EXERCISE DETAILS »
The task calls for every line of the data to be retyped exactly.

Extracted page text data »
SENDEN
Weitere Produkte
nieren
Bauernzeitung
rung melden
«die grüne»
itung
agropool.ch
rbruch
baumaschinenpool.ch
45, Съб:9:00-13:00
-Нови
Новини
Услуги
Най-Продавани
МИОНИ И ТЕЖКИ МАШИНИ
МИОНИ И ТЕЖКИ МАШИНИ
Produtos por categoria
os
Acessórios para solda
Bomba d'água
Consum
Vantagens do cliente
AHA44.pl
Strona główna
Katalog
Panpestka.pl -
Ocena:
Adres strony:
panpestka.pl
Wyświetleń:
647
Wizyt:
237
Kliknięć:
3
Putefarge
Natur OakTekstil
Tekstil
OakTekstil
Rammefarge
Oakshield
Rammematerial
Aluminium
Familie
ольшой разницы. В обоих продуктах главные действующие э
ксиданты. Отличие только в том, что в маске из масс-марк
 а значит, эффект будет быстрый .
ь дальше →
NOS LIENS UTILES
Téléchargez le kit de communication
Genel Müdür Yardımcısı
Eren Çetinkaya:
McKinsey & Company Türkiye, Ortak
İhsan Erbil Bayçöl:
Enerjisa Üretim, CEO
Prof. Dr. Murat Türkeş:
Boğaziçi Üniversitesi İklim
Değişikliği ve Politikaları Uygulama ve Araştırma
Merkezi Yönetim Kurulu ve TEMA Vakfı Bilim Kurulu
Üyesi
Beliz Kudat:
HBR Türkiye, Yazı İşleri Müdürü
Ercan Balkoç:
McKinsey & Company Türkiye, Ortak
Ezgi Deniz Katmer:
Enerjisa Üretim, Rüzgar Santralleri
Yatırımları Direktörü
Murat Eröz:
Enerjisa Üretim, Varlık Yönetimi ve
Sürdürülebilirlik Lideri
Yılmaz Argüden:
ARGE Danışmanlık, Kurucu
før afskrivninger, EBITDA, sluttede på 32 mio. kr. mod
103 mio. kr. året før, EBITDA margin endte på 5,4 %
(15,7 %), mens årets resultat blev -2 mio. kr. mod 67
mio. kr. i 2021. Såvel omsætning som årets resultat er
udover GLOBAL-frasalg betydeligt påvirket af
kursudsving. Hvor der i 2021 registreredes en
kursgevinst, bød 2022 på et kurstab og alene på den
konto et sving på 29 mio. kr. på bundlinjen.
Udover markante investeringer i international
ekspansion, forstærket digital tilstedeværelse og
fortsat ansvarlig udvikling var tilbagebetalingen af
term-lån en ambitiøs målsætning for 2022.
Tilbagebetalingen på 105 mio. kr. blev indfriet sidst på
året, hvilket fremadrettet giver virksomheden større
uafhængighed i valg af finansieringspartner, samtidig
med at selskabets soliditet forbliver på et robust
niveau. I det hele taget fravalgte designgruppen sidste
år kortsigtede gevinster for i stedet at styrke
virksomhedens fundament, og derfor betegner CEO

THE ANSWER »
SENDEN
Weitere Produkte
nieren
Bauernzeitung
rung melden
«die grüne»
itung
agropool.ch
rbruch
baumaschinenpool.ch
45, Съб:9:00-13:00
-Нови
Новини
Услуги
Най-Продавани
МИОНИ И ТЕЖКИ МАШИНИ
МИОНИ И ТЕЖКИ МАШИНИ
Produtos por categoria
os
Acessórios para solda
Bomba d'água
Consum
Vantagens do cliente
AHA44.pl
Strona główna
Katalog
Panpestka.pl -
Ocena:
Adres strony:
panpestka.pl
Wyświetleń:
647
Wizyt:
237
Kliknięć:
3
Putefarge
Natur OakTekstil
Tekstil
OakTekstil
Rammefarge
Oakshield
Rammematerial
Aluminium
Familie
ольшой разницы. В обоих продуктах главные действующие э
ксиданты. Отличие только в том, что в маске из масс-марк
 а значит, эффект будет быстрый .
ь дальше →
NOS LIENS UTILES
Téléchargez le kit de communication
Genel Müdür Yardımcısı
Eren Çetinkaya:
McKinsey & Company Türkiye, Ortak
İhsan Erbil Bayçöl:
Enerjisa Üretim, CEO
Prof. Dr. Murat Türkeş:
Boğaziçi Üniversitesi İklim
Değişikliği ve Politikaları Uygulama ve Araştırma
Merkezi Yönetim Kurulu ve TEMA Vakfı Bilim Kurulu
Üyesi
Beliz Kudat:
HBR Türkiye, Yazı İşleri Müdürü
Ercan Balkoç:
McKinsey & Company Türkiye, Ortak
Ezgi Deniz Katmer:
Enerjisa Üretim, Rüzgar Santralleri
Yatırımları Direktörü
Murat Eröz:
Enerjisa Üretim, Varlık Yönetimi ve
Sürdürülebilirlik Lideri
Yılmaz Argüden:
ARGE Danışmanlık, Kurucu
før afskrivninger, EBITDA, sluttede på 32 mio. kr. mod
103 mio. kr. året før, EBITDA margin endte på 5,4 %
(15,7 %), mens årets resultat blev -2 mio. kr. mod 67
mio. kr. i 2021. Såvel omsætning som årets resultat er
udover GLOBAL-frasalg betydeligt påvirket af
kursudsving. Hvor der i 2021 registreredes en
kursgevinst, bød 2022 på et kurstab og alene på den
konto et sving på 29 mio. kr. på bundlinjen.
Udover markante investeringer i international
ekspansion, forstærket digital tilstedeværelse og
fortsat ansvarlig udvikling var tilbagebetalingen af
term-lån en ambitiøs målsætning for 2022.
Tilbagebetalingen på 105 mio. kr. blev indfriet sidst på
året, hvilket fremadrettet giver virksomheden større
uafhængighed i valg af finansieringspartner, samtidig
med at selskabets soliditet forbliver på et robust
niveau. I det hele taget fravalgte designgruppen sidste
år kortsigtede gevinster for i stedet at styrke
virksomhedens fundament, og derfor betegner CEO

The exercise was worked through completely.